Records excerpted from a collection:
════════════════

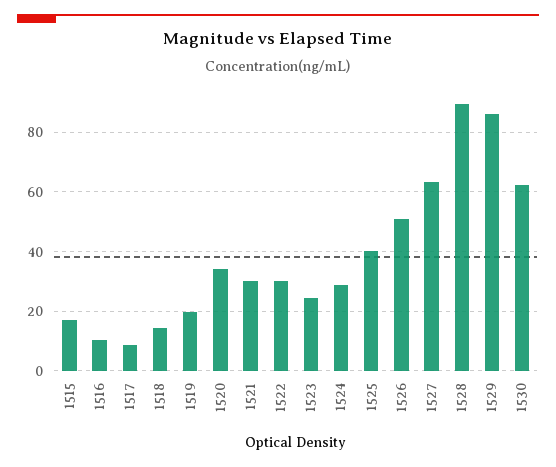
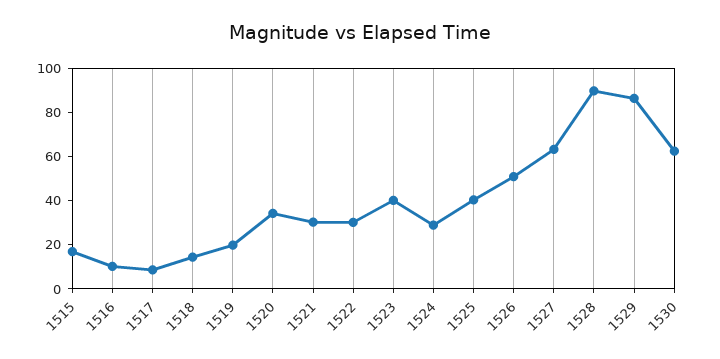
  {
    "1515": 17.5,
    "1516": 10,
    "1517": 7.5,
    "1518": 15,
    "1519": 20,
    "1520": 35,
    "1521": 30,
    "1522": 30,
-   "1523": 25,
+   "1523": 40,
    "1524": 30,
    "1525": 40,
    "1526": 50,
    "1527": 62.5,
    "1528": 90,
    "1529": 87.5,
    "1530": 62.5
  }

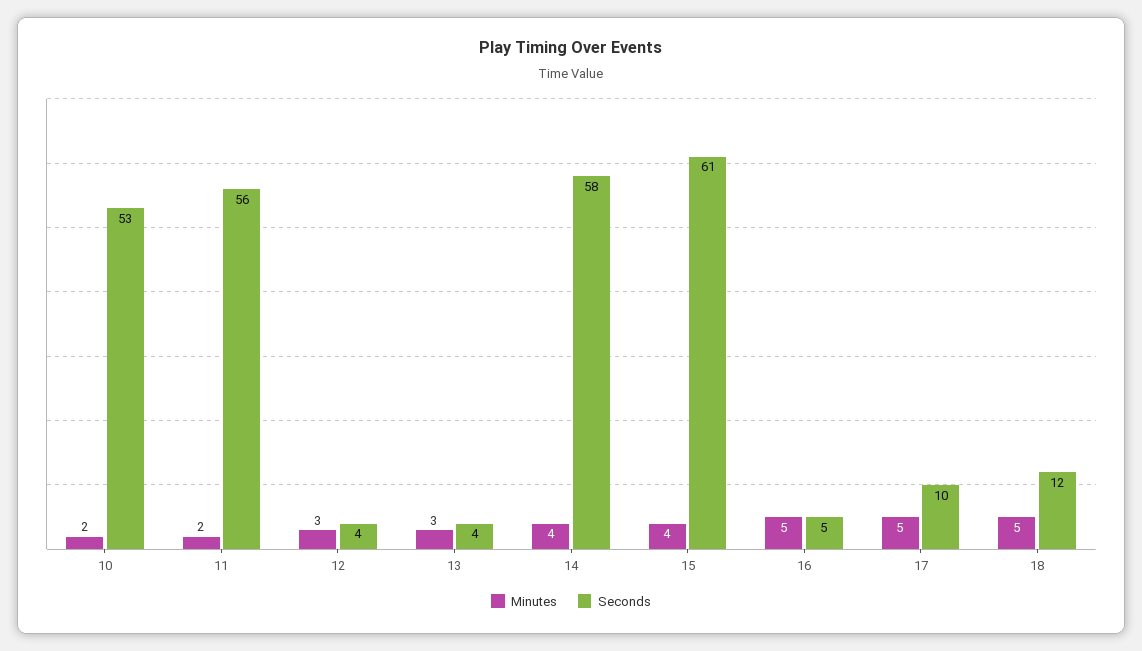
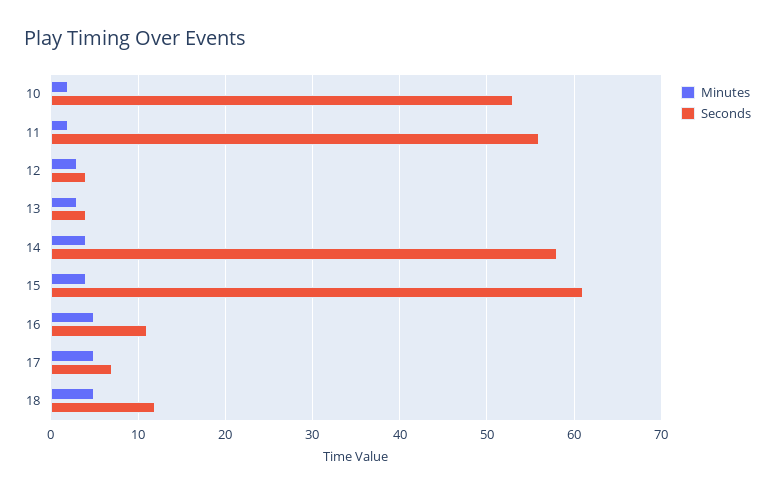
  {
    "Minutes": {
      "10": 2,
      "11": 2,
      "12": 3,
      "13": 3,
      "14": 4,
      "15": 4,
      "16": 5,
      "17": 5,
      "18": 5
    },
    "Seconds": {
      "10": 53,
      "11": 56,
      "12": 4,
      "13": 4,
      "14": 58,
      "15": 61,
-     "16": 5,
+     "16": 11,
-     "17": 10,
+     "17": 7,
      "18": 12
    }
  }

════════════════

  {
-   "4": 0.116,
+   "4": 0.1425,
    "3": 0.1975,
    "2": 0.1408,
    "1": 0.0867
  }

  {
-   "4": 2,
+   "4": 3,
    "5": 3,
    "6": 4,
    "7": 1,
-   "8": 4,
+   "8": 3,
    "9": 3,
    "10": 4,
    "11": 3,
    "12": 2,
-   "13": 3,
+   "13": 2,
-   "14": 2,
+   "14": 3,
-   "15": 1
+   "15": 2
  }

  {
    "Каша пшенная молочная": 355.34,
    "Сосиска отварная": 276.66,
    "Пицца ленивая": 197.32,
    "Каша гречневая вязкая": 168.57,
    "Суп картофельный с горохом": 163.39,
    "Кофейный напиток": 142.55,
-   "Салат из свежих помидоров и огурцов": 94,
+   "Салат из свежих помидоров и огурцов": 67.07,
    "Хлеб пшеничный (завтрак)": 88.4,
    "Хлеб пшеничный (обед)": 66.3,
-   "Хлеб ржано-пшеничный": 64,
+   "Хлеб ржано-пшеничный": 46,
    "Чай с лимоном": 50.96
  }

════════════════

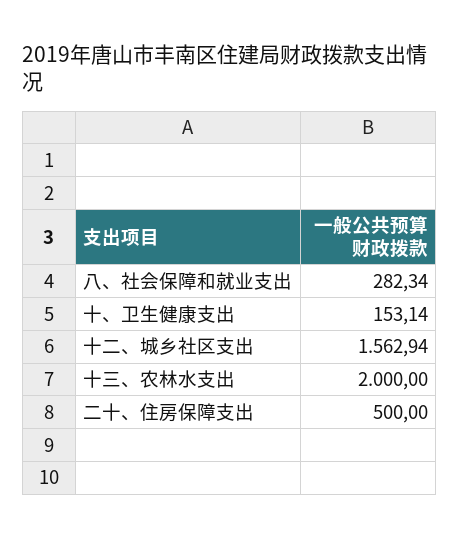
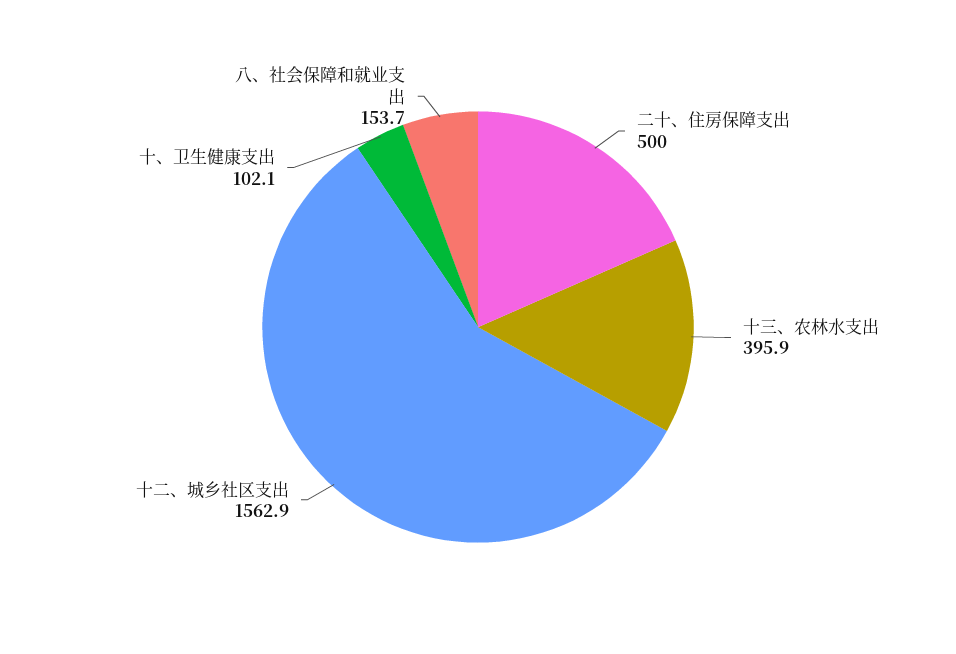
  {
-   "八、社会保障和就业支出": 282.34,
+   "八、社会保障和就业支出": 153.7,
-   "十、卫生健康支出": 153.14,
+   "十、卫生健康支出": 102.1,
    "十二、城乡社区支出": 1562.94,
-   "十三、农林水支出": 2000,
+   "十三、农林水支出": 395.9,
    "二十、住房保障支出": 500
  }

════════════════

**Exercise objective:**
Only lines with the word "пшеничный" count here; copy every one from the records.

**Solution to this exercise:**
    "Хлеб пшеничный (завтрак)": 88.4,
    "Хлеб пшеничный (обед)": 66.3,
-   "Хлеб ржано-пшеничный": 64,
+   "Хлеб ржано-пшеничный": 46,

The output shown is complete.